_ACTION ITEM_: Skip every image and restate the data word for word.
THE DATA section start
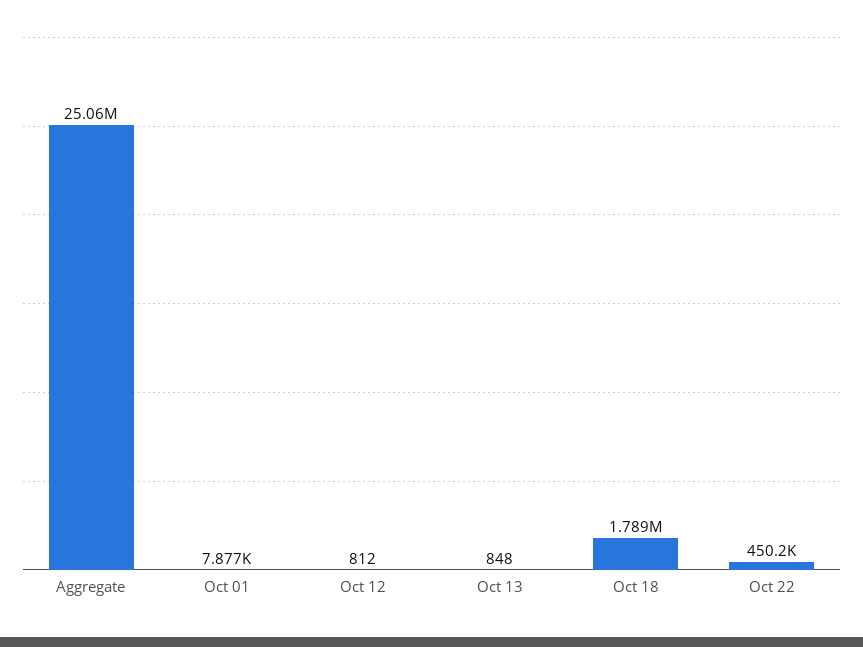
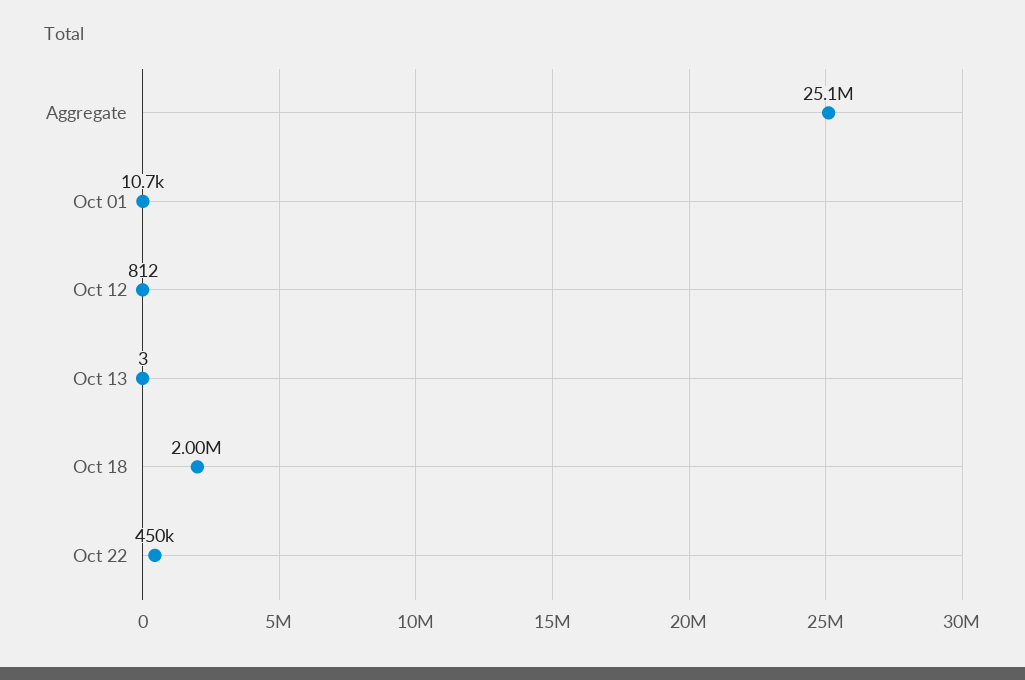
  {
    "Aggregate": 25060000,
-   "Oct 01": 7877,
+   "Oct 01": 10700,
    "Oct 12": 812,
-   "Oct 13": 848,
+   "Oct 13": 3,
-   "Oct 18": 1789000,
+   "Oct 18": 2000000,
    "Oct 22": 450200
  }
THE DATA section end
_YOUR RESPONSE_:
  {
    "Aggregate": 25060000,
-   "Oct 01": 7877,
+   "Oct 01": 10700,
    "Oct 12": 812,
-   "Oct 13": 848,
+   "Oct 13": 3,
-   "Oct 18": 1789000,
+   "Oct 18": 2000000,
    "Oct 22": 450200
  }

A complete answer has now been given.